Ai ragazzi che vorrebbero far uscire del materiale, a chi viene puntualmente scartato da call e concorsi fotografici ma che vorrebbe mettersi in mostra… cosa consigliate?
Le call e i concorsi fotografici non sono la diretta espressione della propria volontà di produrre. Possono essere delle esperienze, possono essere delle sfide, ma se uno ha fame di scattare, di mostrare quello che sta creando, di cercare un suo stile quello non può essere fermato. Vanno cercate le giuste yard creative, vanno affinate le idee per provare a farcela da soli o trovando orizzonti comuni. Siamo liberi, in realtà. Non ci serve allinearci a un metodo. Far uscire materiale, oggi, non è mai stato così semplice.
Andando verso la fine, una domanda ormai quasi di rito: ultimamente si sta assistendo al ritorno dei rullini, delle reflex analogiche e di tutta una galassia fatta di punta&scatta, pellicole e chimiche. Cosa ne pensate di questo ritorno alle origini? E degli smartphone, a volte più tecnicamente avanzati di alcune reflex, che ne pensate?
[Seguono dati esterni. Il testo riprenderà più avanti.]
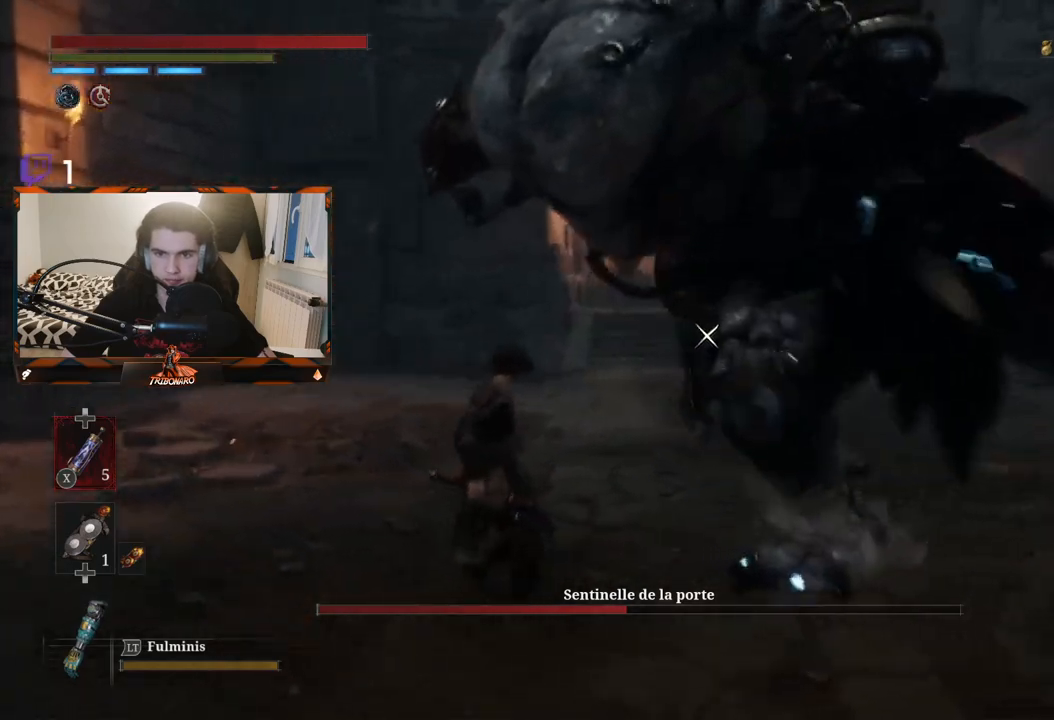
{"buttons": [], "left_stick": "up-left", "right_stick": "center", "events": [[100, "B", "up"]]}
Pensiamo che sia bellissimo. Roots and culture è uno dei nostri motti. Si torna a quel discorso della fisicità e il campo dell’analogico è una piantagione di eucalipto perfetta per noi. Il discorso smartphone ci interessa meno, ma come è bene ricordare è l’opera nella sua realtà che ne detta il senso, non tanto attraverso il mezzo con cui si realizza. Quindi non facciamo delle scelte di campo e non ci dichiariamo a priori fedeli a una tecnica. La tecnica è solo un punto di partenza.
Credo di avervi molestato abbastanza, sotto con l’ultima: cosa bolle in pentola? Avete qualche annuncio da fare? Volete mandare un messaggio a qualcuno? Sentitevi liberi…mi prendo tutta la responsabilità.
A noi piace essere molestati perché siamo anche dei pervertiti. Avete mai visto bene i koala? Sono in qualche modo sinistri… per prima cosa ci teniamo a ringraziarti tantissimo per questo spazio e per questa intervista. Poi stiamo lavorando a un autunno ricco dove usciranno tutti i progetti pensati in quarantena. Luca Mata sta per uscire, Shyla e Meuri saranno pronti per il lancio del loro libro a ottobre, Alessandra Pace sta lavorando alla sua raccolta di ambienti, una serie di volumi in stile Moriyama raccolte per macro-aree. E poi stiamo sistemando uno spazio a Milano, in via Ripamonti, dove vogliamo creare una yard creativa. Si tratta di una vecchia litostampa, con i soffitti alti e tanto spazio per accogliere laboratori di serigrafia, cultura sound system e quartier generale editoriale. Grafica, musica, foto e libri. Vogliamo essere presenti sia sul web che fisicamente in alcune librerie e punti speciali, oltre che nella nostra sede ancora in costruzione. Non andiamo con ISBN, quindi è tutto a contatto diretto. Speriamo di vederci presto di persona.
* dal momento dell’intervita a quello della pubblicazione, alcune delle uscite annunciate sono diventate effettivamente disponibili e sono disponibili sul sito di King Koala.